What to work on: The records below are to be set down word for word, with every picture left out.

(Stored data)

▼

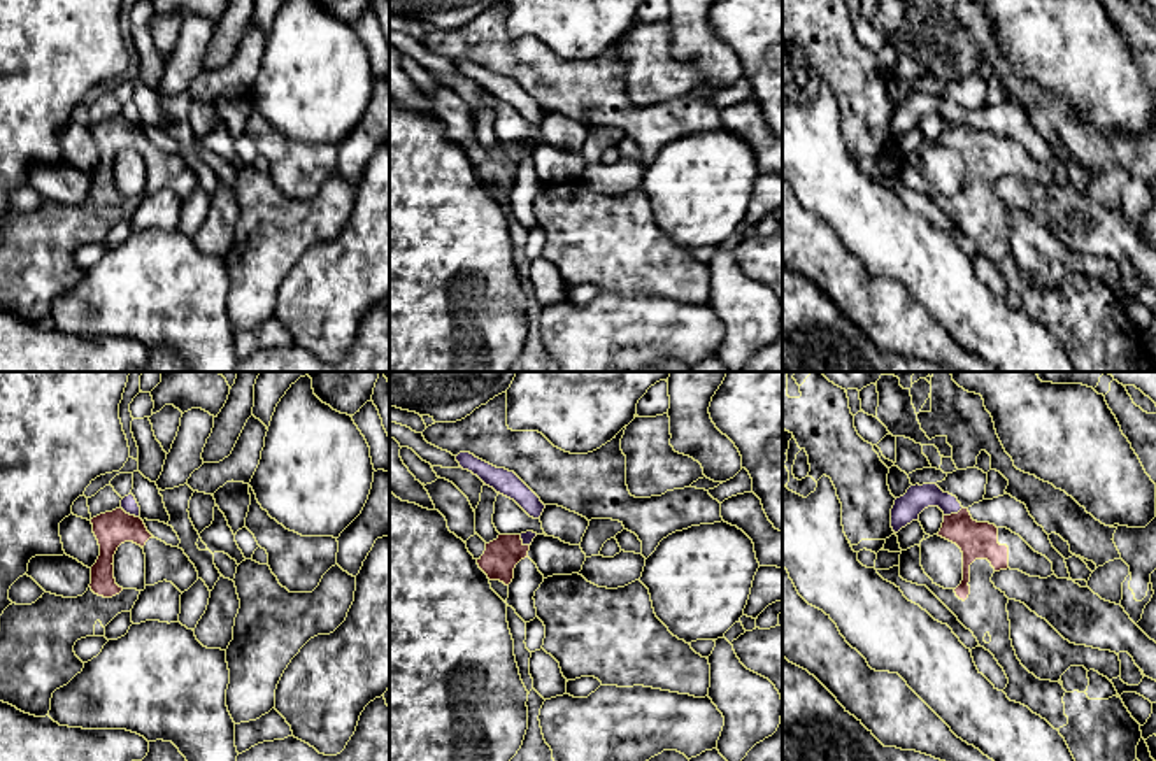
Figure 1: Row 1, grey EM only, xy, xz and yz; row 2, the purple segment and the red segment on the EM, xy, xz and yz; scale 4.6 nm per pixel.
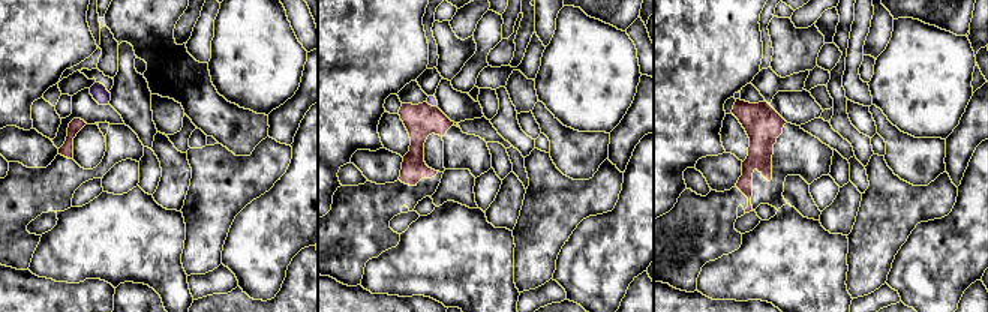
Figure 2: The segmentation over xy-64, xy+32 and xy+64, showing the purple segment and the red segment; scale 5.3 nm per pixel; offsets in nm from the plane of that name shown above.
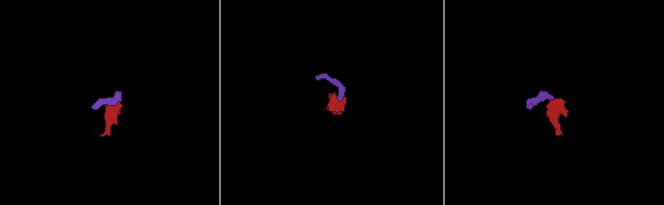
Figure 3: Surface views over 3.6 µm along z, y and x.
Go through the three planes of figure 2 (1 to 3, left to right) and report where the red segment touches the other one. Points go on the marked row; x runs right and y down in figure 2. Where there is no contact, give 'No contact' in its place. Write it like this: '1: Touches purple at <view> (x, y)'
1: No contact
2: Touches purple at xy+32 (432, 105)
3: No contact

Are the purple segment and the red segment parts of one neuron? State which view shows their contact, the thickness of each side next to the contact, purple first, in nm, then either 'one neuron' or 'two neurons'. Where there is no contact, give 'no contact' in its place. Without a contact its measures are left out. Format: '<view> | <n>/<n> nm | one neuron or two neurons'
yz | 120/180 nm | two neurons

▲

Response area:
Figure 1: Row 1, grey EM only, xy, xz and yz; row 2, the purple segment and the red segment on the EM, xy, xz and yz; scale 4.6 nm per pixel.
Figure 2: The segmentation over xy-64, xy+32 and xy+64, showing the purple segment and the red segment; scale 5.3 nm per pixel; offsets in nm from the plane of that name shown above.
Figure 3: Surface views over 3.6 µm along z, y and x.
Go through the three planes of figure 2 (1 to 3, left to right) and report where the red segment touches the other one. Points go on the marked row; x runs right and y down in figure 2. Where there is no contact, give 'No contact' in its place. Write it like this: '1: Touches purple at <view> (x, y)'
1: No contact
2: Touches purple at xy+32 (432, 105)
3: No contact

Are the purple segment and the red segment parts of one neuron? State which view shows their contact, the thickness of each side next to the contact, purple first, in nm, then either 'one neuron' or 'two neurons'. Where there is no contact, give 'no contact' in its place. Without a contact its measures are left out. Format: '<view> | <n>/<n> nm | one neuron or two neurons'
yz | 120/180 nm | two neurons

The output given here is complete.